Pois. Todos os anos a mesma dúvida. A ver vamos. Se bem que acho que a série já não tem muito mais para dar. A haver uma 4.ª, que seja a última
Pode ser que a NBC veja na série uma boa parelha para o Undercovers do Abrams e decida renová-la.
meh… este episódio não me conseguiu cativar, meloso demais. No entanto, como ando com muito trabalho, culpo o cansaço por se calhar não conseguir apreciar devidamente a história.
A minha frase favorita?! A Ellie tira os pesos da mala, e o Awesome responde: “Babe, this didn’t happen by accident!”
PS – Tanto momento Victoria’s Secret num só episódio… tá mal! E agora, sem o Awesome para compensar, vai passar a ser uma daquelas séries com eye candy só pra gajos. TÁ MAL!!! Ao menos podiam trazer o Agent Beefcake de volta… sigh!
Sim foi meloso mas aceitei bem, pois era (será?) para arrumar a história destes dois. Antes este mel que triângulos e quadrados amorosos
“Babe, this didn’t happen by accident!”
Muito boa essa frase. Dei uma valente gargalhada.
Realmente ele vai fazer falta às meninas (e a alguns meninos). Pode ser só passageira a sua ausência.
Falando a sério, e deixando de lado o factor eye candy, acho que o Awesome e a Ellie fazem falta à série, são parte da família e a sua partida por alguns (espero eu!) episódios vai fazer-se sentir e muito.
Espero que regressem o mais breve possível!
Eu também acho que eles fazem falta.
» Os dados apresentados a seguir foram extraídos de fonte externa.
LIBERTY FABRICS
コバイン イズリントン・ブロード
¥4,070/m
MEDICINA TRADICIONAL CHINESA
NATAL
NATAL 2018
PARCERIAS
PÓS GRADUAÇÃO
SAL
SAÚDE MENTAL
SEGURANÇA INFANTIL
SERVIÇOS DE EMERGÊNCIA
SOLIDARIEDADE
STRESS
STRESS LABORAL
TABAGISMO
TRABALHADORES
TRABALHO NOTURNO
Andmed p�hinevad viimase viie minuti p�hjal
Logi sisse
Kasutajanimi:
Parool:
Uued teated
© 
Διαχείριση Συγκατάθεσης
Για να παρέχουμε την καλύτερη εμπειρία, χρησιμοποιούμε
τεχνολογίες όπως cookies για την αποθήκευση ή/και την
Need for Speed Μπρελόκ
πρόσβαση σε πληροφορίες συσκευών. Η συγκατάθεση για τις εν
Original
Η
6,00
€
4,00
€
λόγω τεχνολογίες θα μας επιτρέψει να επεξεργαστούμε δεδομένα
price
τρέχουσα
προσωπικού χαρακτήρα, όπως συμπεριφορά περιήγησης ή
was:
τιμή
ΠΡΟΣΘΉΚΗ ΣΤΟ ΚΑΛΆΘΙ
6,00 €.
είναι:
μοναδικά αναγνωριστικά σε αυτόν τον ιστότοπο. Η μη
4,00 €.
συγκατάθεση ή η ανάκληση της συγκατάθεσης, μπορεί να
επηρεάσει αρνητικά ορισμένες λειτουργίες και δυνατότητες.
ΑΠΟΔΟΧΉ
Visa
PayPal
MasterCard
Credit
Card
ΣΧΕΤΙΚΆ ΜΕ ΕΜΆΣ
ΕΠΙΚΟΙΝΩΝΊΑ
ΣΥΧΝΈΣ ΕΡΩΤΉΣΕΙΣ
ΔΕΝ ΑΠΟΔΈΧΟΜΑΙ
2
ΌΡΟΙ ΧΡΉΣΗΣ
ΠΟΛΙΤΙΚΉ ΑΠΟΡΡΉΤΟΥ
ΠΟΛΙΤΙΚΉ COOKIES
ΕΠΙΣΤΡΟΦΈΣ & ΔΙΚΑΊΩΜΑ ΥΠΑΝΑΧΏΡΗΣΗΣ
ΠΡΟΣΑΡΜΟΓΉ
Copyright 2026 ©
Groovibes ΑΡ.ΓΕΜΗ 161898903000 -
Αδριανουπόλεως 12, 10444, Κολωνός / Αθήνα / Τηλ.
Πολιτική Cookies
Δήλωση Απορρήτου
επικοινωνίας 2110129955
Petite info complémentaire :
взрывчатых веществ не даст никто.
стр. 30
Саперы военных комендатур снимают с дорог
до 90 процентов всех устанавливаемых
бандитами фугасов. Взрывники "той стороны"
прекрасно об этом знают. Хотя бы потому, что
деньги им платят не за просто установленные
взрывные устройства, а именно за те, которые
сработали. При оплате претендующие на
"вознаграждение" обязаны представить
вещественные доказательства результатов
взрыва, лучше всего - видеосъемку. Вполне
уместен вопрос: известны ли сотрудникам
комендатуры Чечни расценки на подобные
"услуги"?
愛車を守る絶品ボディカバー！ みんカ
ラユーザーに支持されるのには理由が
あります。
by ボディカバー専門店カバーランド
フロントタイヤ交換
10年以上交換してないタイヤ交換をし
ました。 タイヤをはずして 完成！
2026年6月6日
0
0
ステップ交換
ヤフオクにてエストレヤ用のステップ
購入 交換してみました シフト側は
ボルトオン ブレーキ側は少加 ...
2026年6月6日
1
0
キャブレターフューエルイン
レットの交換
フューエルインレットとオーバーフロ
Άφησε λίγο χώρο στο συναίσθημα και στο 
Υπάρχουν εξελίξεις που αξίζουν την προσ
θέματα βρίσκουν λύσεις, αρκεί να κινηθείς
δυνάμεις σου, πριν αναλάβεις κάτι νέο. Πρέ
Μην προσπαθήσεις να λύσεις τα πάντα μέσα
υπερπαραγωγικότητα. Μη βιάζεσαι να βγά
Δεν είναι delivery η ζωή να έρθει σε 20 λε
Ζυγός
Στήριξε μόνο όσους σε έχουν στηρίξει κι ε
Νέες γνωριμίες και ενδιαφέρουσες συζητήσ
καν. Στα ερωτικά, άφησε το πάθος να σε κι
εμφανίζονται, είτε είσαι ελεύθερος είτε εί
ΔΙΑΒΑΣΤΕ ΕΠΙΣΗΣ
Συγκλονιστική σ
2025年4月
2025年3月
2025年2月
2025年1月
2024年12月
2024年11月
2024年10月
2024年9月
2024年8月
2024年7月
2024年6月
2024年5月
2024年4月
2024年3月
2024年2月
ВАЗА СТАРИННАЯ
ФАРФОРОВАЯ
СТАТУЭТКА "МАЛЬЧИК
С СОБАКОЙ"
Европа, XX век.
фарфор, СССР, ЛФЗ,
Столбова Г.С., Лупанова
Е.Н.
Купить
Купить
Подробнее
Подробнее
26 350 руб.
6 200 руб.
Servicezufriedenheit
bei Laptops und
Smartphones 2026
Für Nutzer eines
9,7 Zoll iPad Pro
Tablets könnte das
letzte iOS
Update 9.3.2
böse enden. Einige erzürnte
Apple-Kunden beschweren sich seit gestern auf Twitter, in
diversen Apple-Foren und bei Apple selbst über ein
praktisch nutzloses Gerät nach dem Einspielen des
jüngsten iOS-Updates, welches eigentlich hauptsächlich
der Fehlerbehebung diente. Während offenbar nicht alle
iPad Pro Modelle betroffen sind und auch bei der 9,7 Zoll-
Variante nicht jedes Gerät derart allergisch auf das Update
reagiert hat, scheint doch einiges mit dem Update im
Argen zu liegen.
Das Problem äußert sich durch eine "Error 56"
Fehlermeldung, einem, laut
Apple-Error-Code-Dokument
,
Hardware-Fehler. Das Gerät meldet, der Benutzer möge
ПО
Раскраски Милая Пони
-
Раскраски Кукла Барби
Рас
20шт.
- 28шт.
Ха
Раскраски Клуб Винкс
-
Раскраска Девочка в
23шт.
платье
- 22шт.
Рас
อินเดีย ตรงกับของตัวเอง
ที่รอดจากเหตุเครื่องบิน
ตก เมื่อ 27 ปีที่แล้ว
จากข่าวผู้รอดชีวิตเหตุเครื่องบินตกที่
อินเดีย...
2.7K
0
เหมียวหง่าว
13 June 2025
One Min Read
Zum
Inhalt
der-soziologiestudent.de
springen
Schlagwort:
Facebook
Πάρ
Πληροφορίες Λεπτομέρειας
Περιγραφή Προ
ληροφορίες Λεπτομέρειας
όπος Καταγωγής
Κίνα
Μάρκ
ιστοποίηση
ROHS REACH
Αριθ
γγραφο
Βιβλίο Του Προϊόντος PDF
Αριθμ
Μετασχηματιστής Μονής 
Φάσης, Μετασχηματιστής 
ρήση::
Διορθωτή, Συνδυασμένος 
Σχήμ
No entanto, ambos têm estado um pouco relegados nestes últimos episódios. E é uma pena.
Ao menos podiam trazer o Agent Beefcake de volta… sigh!
Sim… por favor.
Eu gostei do episódio e achei interessante a dupla Casey and Grimes.
Bem, se a série for renovada imagino que esta transição para uma espécie de Mr. e Mrs. Chuck se deva manter. Gosto disso. Acho que será uma evolução natural. Ainda bem que se acabaram os pára-arranca à novela. «It’s about damn time.»
Eu também gosto da hipótese. Resta saber se eles a manterão.
A Sarah bêbeda com sotaque texano foi de chorar a rir. Gostei do episódio mas ando com pouca vontade de ver a série…
Gostei do episódio mas ando com pouca vontade de ver a série…
Eu também ando com menos vontade de ver.
Muito bom mesmo. Concordo com a Beckman, “it´s about damn time”.